[What you are asked to do]: Extract the lines of the material below, beginning with the first and ending with the line that holds "آغاز سرشماری عمومی". Skip every picture.
(Beginning of Data records)
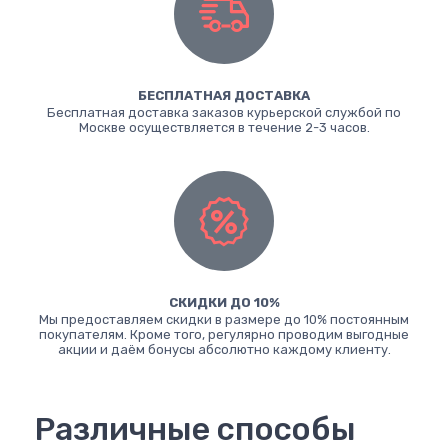
БЕСПЛАТНАЯ ДОСТАВКА
Бесплатная доставка заказов курьерской службой по
Москве осуществляется в течение 2-3 часов.
СКИДКИ ДО 10%
Мы предоставляем скидки в размере до 10% постоянным
покупателям. Кроме того, регулярно проводим выгодные
акции и даём бонусы абсолютно каждому клиенту.
Различные способы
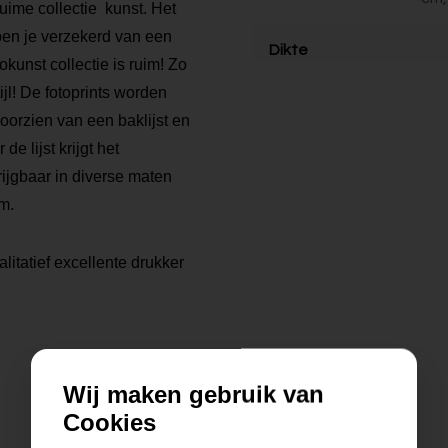
ruime collectie kunst. Het
 ben je verzekerd van een
Dikte
kunst collectie is ruim! Zo
tijl! De fotoprints worden
voorzien van een baklijst en
 lijst krijgt het
rijgbaar in diverse maten
m.
litatief excellente drukker
Wij maken gebruik van
Cookies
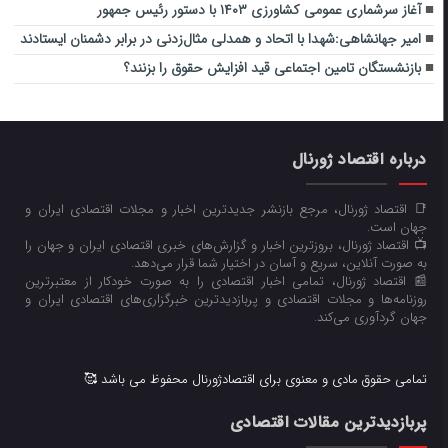
آغاز سرشماری عمومی کشاورزی ۱۴۰۳ با دستور رئیس جمهور
امیر جهانشاهی:شهدا با اتحاد و همدلی مثال‌زدنی در برابر دشمنان ایستادند
بازنشستگان تامین اجتماعی قید افزایش حقوق را بزنند؟
درباره اقتصاد ژورنال
📑 اقتصاد ژورنال، مرجع بازنشر جدیدترین اخبار و مجلات اقتصادی ایران و
جهان است.
📺 اقتصاد ژورنال، بروزترین اخبار و گزارش‌های خبری اقتصادی ایران و جهان را
به صورت آنلاین، سریع و آسان در اختیار شما قرار می‌‌دهد.
📰 اقتصاد ژورنال، تمامی اخبار اقتصادی را به صورت خودکار از معتبرترین
روزنامه‌ها و مجلات اقتصادی و پربازدیدترین خبرگزاری‌های اقتصادی ایران و
جهان گردآوری می‌کند.
تمامی حقوق مادی و معنوی برای اقتصادژورنال محفوظ می باشد 🥰
پربازدیدترین مقالات اقتصادی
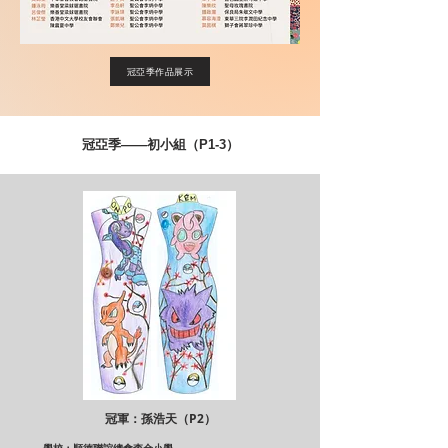
冠亞季作品展示
冠亞季——初小組（P1-3）
冠軍：孫浩天（P2）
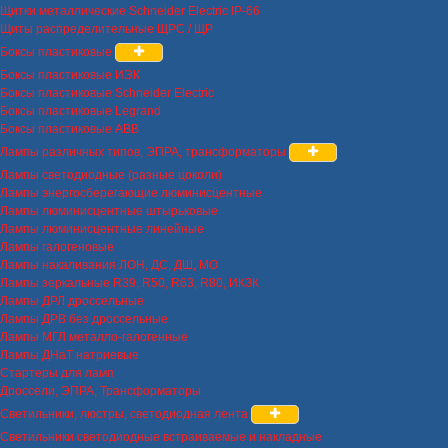
Щитки металлические Schneider Electric IP-66
Щиты распределительные ЩРС / ЩР
Боксы пластиковые
Боксы пластиковые ИЭК
Боксы пластиковые Schneider Electric
Боксы пластиковые Legrand
Боксы пластиковые ABB
Лампы различных типов, ЭПРА, трансформаторы
Лампы светодиодные (разные цоколи)
Лампы энергосберегающие люминисцентные
Лампы люминисцентные штырьковые
Лампы люминисцентные линейные
Лампы галогеновые
Лампы накаливания ЛОН, ДС, ДШ, МО
Лампы зеркальные R39, R50, R63, R80, ИКЗК
Лампы ДРЛ дроссельные
Лампы ДРВ без дроссельные
Лампы МГЛ металло-галогенные
Лампы ДНаТ натриевые
Стартеры для ламп
Дроссели, ЭПРА, Трансформаторы
Светильники, люстры, светодиодная лента
Светильники светодиодные встраиваемые и накладные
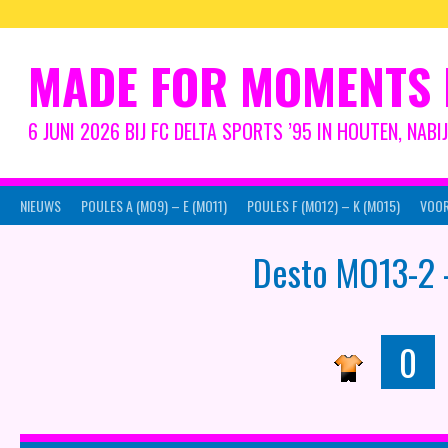
Spring
naar
inhoud
MADE FOR MOMENTS 
6 JUNI 2026 BIJ FC DELTA SPORTS ’95 IN HOUTEN, NAB
NIEUWS
POULES A (MO9) – E (MO11)
POULES F (MO12) – K (MO15)
VOOR
Desto MO13-2
0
(End of Data records)
[Exercise output]:
БЕСПЛАТНАЯ ДОСТАВКА
Бесплатная доставка заказов курьерской службой по
Москве осуществляется в течение 2-3 часов.
СКИДКИ ДО 10%
Мы предоставляем скидки в размере до 10% постоянным
покупателям. Кроме того, регулярно проводим выгодные
акции и даём бонусы абсолютно каждому клиенту.
Различные способы
ruime collectie kunst. Het
 ben je verzekerd van een
Dikte
kunst collectie is ruim! Zo
tijl! De fotoprints worden
voorzien van een baklijst en
 lijst krijgt het
rijgbaar in diverse maten
m.
litatief excellente drukker
Wij maken gebruik van
Cookies
آغاز سرشماری عمومی کشاورزی ۱۴۰۳ با دستور رئیس جمهور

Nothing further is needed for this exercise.